* **Stated problem A**: Return, word for word, the part of the legislature transcript that opens with the words containing "MISS PURVES: Mr. Speaker, it" and closes with "for everyone concerned?".
* **Stated problem B**: In the legislature transcript, who resumed their own investigation after being dissatisfied with the school board's investigation?
* **Stated problem C**: Write what comes next in the legislature transcript, picking up after its final line.

* **Reading passage**:

※ ※ ※

MISS PURVES: Mr. Speaker, it is my understanding that the process is between the school board and its employees, for example the teachers, but if there is an additional process involving the department, I will find that information out and bring it back to the honourable member.

MS. MAUREEN MACDONALD: Mr. Speaker, it is our understanding that the RCMP weren't satisfied with the school board's investigation and they resumed their own investigation. So my final question to the minister is, what steps, if any, is the department taking now, to ensure that future incidents like this are handled fairly for everyone concerned?

MISS PURVES: Mr. Speaker, I believe the honourable member is making an assumption that the situation was handled unfairly. The situation was such that the parents have one side, the teacher has another. The teacher has a right to be heard, the teacher has a point of view, the teachers and the parents have to be listened to, the school board has spoken to the parents and will be speaking to the parents again.

MR. SPEAKER: The honourable Leader of the Liberal Party.

※ ※ ※

* **Entries**:
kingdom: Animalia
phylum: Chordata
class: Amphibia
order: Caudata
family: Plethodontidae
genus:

※ ※ ※

* **Answer A**:
MISS PURVES: Mr. Speaker, it is my understanding that the process is between the school board and its employees, for example the teachers, but if there is an additional process involving the department, I will find that information out and bring it back to the honourable member.

MS. MAUREEN MACDONALD: Mr. Speaker, it is our understanding that the RCMP weren't satisfied with the school board's investigation and they resumed their own investigation. So my final question to the minister is, what steps, if any, is the department taking now, to ensure that future incidents like this are handled fairly for everyone concerned?

* **Answer B**: The RCMP.

* **Answer C**:
COMMUN. SERV. - STUDENTS (BLACK & MI'KMAQ):

TASK FORCE REPORT - REPLY STATUS

MR. RUSSELL MACLELLAN: Mr. Speaker, my question is to the Minister of Community Services in a government that sees no point in keeping commitments to Black and Mi'kmaq students. The former Liberal Government began a process in 1996 for the formation of a task force on services to Black communities. The government then took upon themselves to bring forward a group of senior civil servants to reply to the report on that task force. Is that reply to the task force ready and if it is, will it be made public immediately?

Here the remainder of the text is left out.